*PROBLEM*: Using the listing that follows, return every line with the word "page".

━━ DATA IN THIS EXERCISE ━━

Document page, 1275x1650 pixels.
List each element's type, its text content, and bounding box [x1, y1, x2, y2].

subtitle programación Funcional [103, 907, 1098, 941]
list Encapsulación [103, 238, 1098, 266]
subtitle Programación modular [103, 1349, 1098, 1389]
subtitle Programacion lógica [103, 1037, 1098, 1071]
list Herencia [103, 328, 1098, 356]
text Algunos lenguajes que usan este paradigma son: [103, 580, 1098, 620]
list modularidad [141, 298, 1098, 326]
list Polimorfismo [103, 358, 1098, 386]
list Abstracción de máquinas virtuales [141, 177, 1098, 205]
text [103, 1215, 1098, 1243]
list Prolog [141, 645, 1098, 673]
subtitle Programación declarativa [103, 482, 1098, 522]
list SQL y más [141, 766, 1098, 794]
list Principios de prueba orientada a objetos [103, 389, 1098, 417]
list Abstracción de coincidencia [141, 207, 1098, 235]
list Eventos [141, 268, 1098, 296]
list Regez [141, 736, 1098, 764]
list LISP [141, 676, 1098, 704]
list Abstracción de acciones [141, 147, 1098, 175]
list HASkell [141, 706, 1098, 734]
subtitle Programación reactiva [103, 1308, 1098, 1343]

━━━
━━ DATA IN THIS EXERCISE ━━

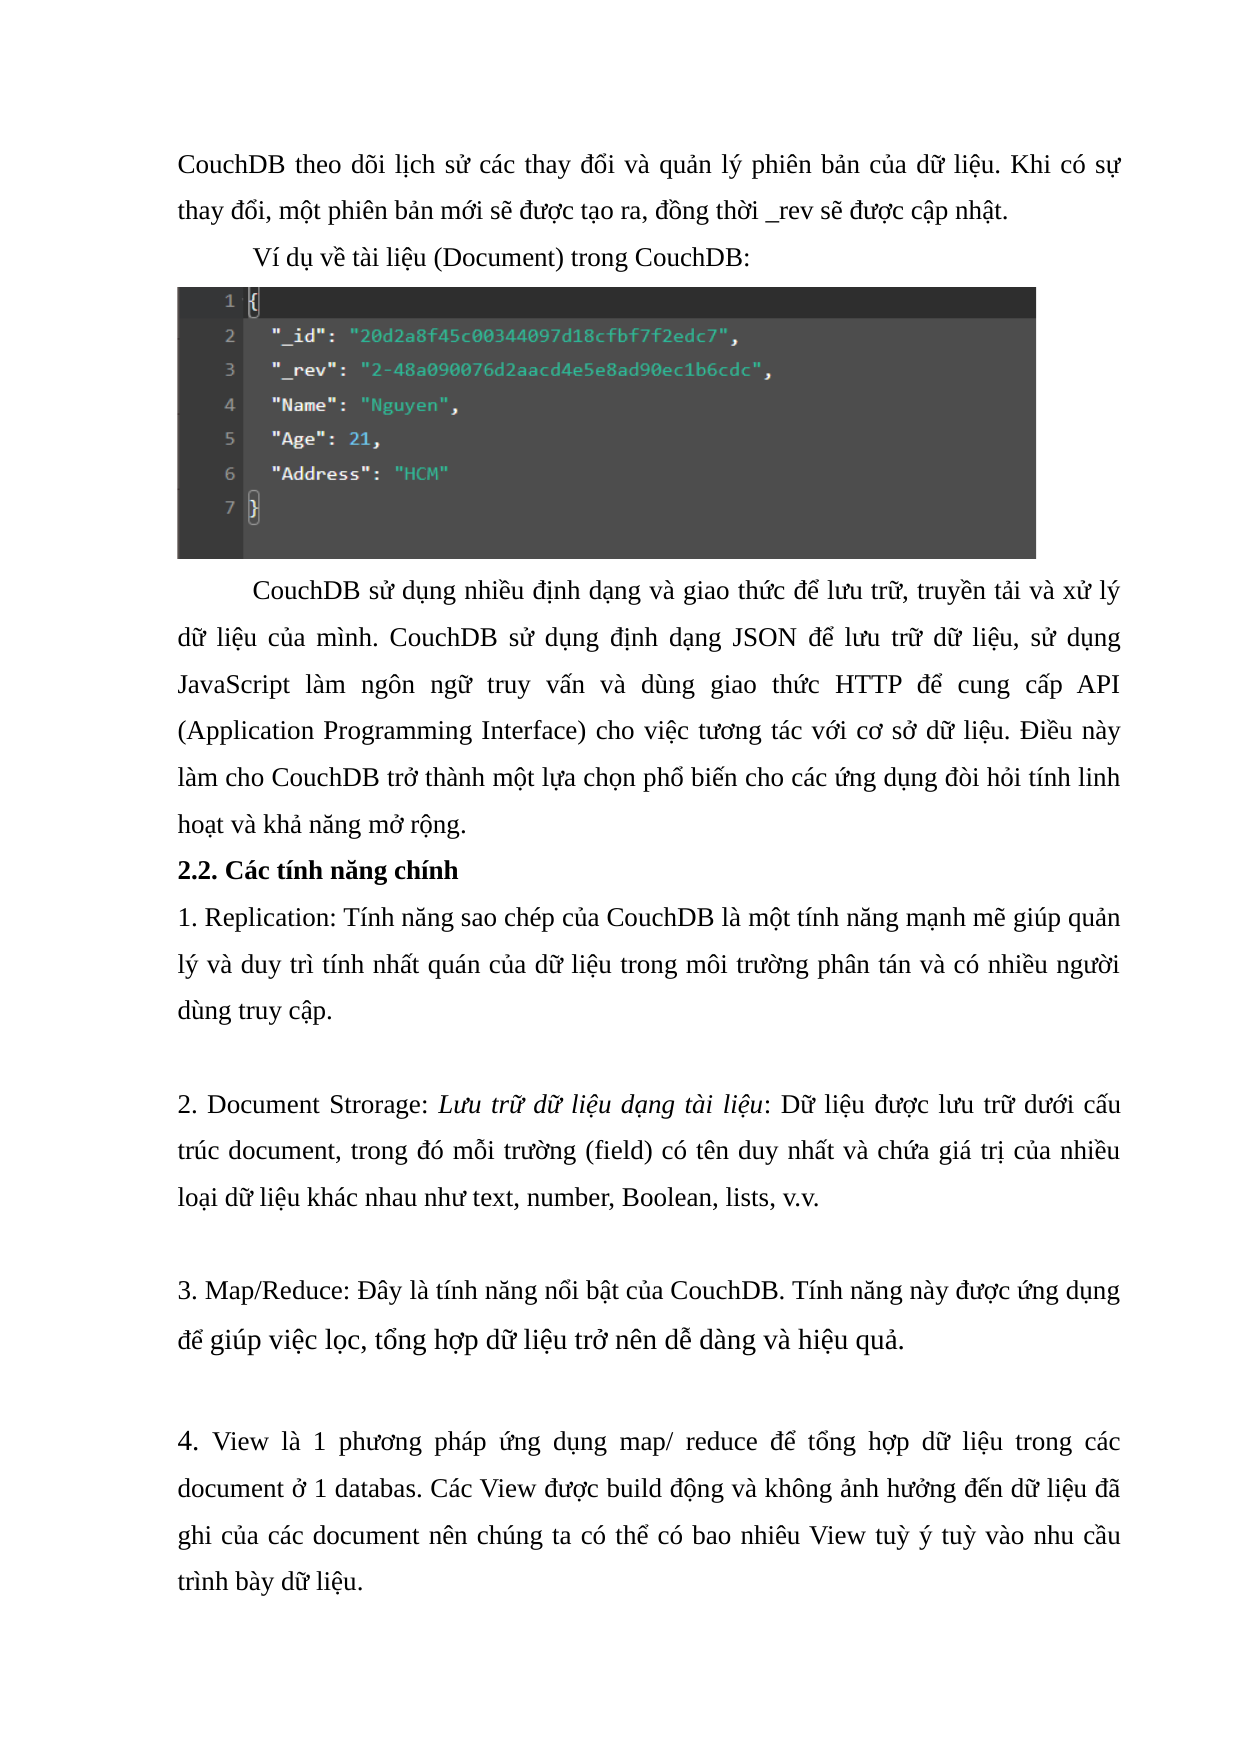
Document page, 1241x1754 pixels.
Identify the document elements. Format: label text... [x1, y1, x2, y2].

━━━

*ANSWER SECTION*:
Document page, 1275x1650 pixels.
Document page, 1241x1754 pixels.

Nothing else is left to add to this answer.